• **TASK REQUIREMENTS**:
Retype the lines from the line with "table_cell Actividades previstas" to the line with "table_header [191, 179, 543, 223]", both included, with no changes.

(Source data)
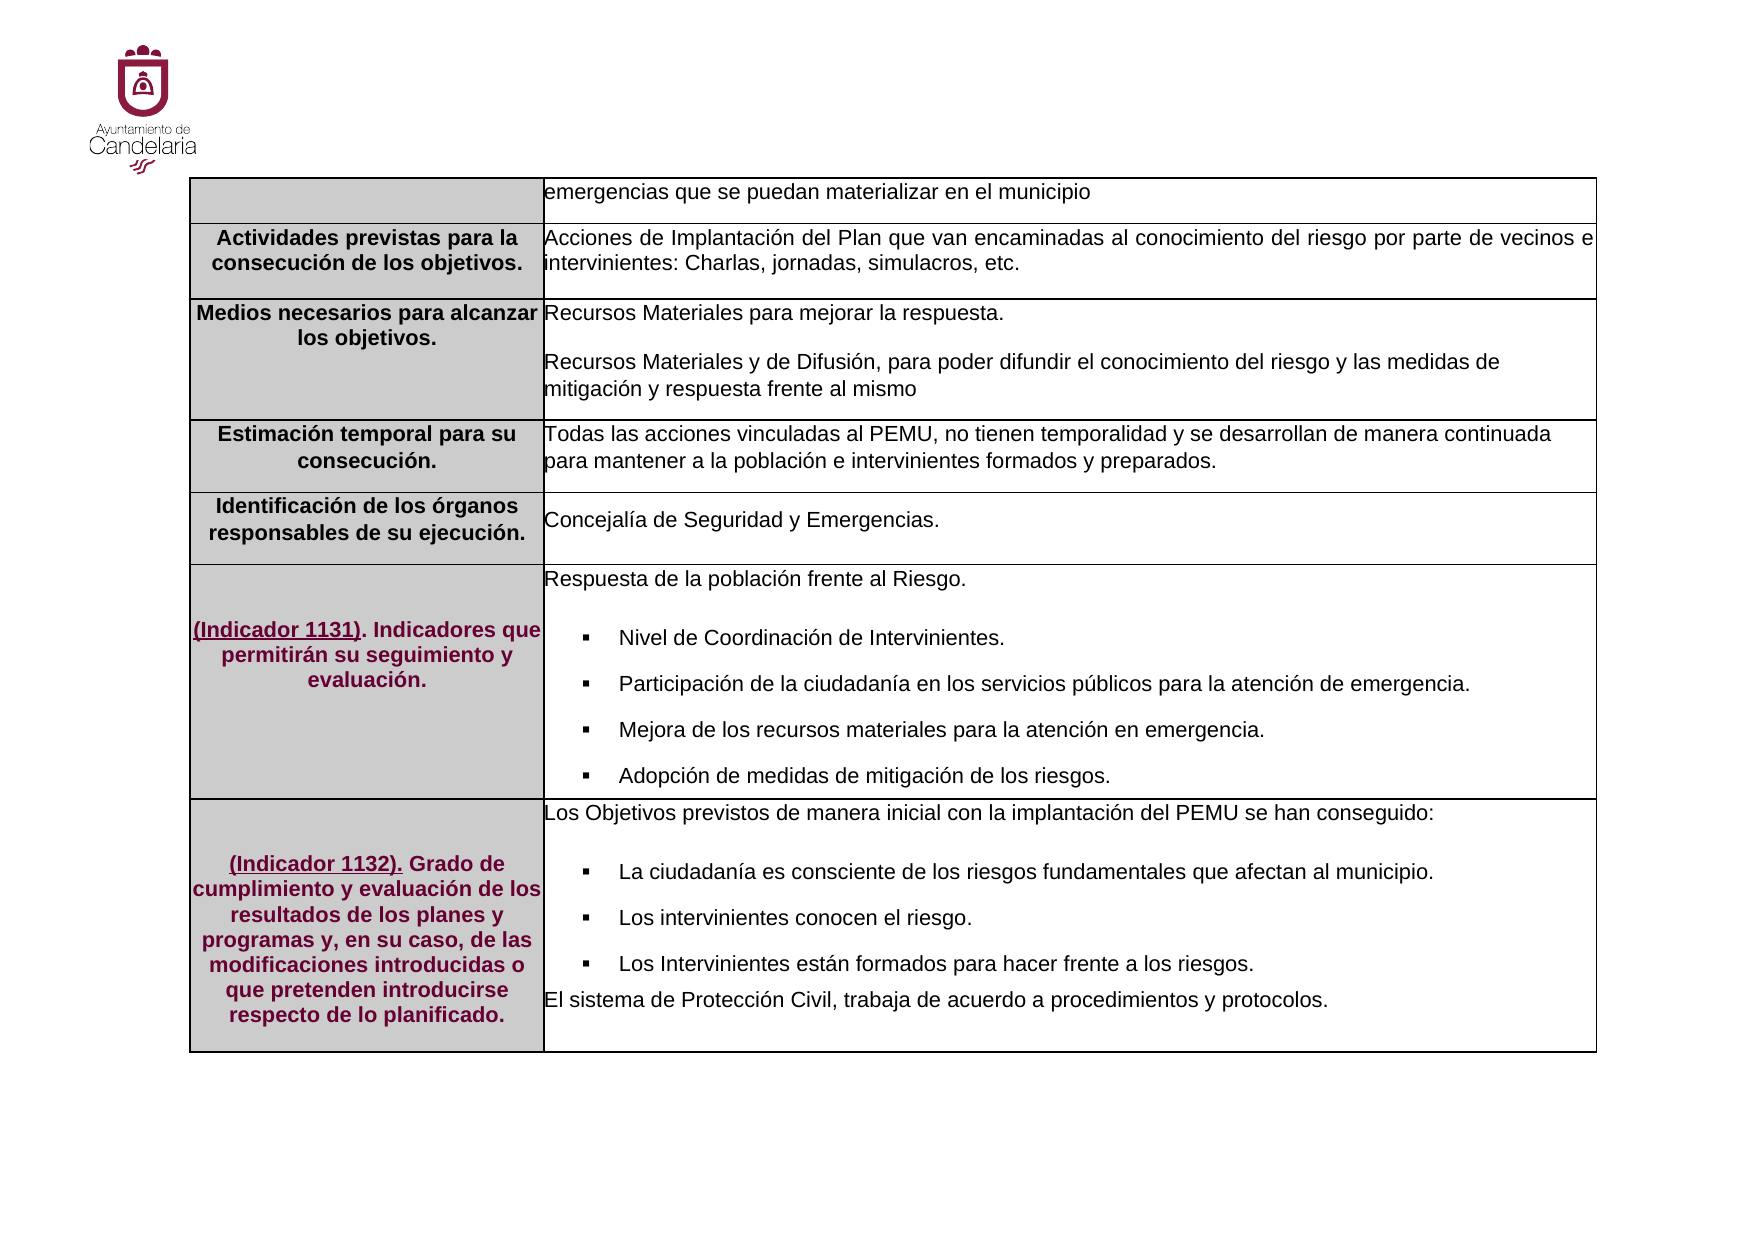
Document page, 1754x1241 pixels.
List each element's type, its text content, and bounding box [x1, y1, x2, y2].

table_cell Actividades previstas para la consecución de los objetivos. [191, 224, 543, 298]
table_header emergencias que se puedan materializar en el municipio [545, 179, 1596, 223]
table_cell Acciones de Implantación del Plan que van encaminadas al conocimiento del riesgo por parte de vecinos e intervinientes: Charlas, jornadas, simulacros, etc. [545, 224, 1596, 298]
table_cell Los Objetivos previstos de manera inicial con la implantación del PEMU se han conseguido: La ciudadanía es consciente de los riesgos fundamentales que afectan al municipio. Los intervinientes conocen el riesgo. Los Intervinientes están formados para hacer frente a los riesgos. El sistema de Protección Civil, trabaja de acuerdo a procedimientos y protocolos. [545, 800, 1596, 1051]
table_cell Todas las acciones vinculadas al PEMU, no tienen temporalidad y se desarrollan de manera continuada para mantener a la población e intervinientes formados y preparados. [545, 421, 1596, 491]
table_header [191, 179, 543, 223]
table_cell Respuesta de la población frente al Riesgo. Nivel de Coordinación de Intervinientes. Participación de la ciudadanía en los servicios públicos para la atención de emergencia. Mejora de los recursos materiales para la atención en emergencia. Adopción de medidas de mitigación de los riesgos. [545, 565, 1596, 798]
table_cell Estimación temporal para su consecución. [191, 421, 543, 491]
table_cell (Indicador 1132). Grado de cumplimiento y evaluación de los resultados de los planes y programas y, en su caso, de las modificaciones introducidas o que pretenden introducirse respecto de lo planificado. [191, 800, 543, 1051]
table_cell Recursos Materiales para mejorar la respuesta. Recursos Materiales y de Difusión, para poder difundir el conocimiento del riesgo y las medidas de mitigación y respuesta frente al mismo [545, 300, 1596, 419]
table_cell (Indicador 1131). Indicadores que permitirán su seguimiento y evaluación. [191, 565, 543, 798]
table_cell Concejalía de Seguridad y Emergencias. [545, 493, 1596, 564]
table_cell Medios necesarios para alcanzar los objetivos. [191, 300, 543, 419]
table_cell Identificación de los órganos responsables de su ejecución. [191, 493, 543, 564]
---
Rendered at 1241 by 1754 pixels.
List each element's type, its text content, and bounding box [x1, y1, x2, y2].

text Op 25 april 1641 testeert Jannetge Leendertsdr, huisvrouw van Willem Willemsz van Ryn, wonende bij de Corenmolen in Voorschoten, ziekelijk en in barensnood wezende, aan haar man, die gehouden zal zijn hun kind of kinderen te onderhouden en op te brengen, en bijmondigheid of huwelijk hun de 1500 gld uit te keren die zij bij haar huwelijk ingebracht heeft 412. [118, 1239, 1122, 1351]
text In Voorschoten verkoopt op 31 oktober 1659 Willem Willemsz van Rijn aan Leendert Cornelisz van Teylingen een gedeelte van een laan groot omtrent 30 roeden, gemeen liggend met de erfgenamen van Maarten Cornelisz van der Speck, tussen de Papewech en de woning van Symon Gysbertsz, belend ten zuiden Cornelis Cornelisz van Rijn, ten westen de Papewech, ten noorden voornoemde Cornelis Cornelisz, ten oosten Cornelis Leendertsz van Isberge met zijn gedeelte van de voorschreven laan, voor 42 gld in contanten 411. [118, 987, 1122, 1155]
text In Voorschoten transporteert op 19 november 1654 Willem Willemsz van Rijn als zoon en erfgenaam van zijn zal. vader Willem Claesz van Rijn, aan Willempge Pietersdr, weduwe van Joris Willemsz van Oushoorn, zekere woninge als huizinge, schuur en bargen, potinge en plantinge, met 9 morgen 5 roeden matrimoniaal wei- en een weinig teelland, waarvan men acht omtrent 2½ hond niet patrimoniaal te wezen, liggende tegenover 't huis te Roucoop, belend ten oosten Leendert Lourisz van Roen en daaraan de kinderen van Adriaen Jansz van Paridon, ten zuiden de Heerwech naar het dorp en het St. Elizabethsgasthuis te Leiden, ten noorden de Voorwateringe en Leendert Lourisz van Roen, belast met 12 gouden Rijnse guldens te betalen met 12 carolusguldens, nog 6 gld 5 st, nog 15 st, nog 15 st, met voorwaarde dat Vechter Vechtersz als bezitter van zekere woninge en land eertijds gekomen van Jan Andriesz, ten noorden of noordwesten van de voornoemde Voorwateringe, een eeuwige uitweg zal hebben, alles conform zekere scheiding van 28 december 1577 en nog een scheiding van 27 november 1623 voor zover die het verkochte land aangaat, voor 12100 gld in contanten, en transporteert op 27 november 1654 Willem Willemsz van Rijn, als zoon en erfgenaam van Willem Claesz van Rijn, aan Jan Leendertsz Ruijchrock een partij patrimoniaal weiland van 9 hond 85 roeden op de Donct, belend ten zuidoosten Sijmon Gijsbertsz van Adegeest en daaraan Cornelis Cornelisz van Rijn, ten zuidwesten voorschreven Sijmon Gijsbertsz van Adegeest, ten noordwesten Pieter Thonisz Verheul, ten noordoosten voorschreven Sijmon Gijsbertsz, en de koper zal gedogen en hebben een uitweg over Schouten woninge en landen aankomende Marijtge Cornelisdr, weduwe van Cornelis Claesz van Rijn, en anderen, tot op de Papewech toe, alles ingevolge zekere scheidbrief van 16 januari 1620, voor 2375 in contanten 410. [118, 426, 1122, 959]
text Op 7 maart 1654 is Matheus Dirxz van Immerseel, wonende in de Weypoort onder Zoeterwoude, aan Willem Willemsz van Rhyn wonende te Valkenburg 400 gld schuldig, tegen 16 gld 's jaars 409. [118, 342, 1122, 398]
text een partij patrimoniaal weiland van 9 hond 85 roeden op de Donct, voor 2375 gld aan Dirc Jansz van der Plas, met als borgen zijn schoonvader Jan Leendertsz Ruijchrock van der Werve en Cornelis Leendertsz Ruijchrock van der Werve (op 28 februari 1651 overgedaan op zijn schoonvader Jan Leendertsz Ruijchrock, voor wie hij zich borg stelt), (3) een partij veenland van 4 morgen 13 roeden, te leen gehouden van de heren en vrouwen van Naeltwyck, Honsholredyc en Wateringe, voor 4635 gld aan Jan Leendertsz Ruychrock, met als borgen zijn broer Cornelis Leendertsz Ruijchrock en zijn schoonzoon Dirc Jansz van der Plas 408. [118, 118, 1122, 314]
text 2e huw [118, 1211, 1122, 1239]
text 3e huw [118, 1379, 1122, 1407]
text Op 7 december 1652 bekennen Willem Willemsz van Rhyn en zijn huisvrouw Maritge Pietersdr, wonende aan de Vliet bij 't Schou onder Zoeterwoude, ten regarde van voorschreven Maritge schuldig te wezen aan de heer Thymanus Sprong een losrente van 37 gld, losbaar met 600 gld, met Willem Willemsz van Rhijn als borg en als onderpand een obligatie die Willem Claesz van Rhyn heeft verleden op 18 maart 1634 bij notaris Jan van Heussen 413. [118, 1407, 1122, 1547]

• **EXERCISE RESPONSE**:
table_cell Actividades previstas para la consecución de los objetivos. [191, 224, 543, 298]
table_header emergencias que se puedan materializar en el municipio [545, 179, 1596, 223]
table_cell Acciones de Implantación del Plan que van encaminadas al conocimiento del riesgo por parte de vecinos e intervinientes: Charlas, jornadas, simulacros, etc. [545, 224, 1596, 298]
table_cell Los Objetivos previstos de manera inicial con la implantación del PEMU se han conseguido: La ciudadanía es consciente de los riesgos fundamentales que afectan al municipio. Los intervinientes conocen el riesgo. Los Intervinientes están formados para hacer frente a los riesgos. El sistema de Protección Civil, trabaja de acuerdo a procedimientos y protocolos. [545, 800, 1596, 1051]
table_cell Todas las acciones vinculadas al PEMU, no tienen temporalidad y se desarrollan de manera continuada para mantener a la población e intervinientes formados y preparados. [545, 421, 1596, 491]
table_header [191, 179, 543, 223]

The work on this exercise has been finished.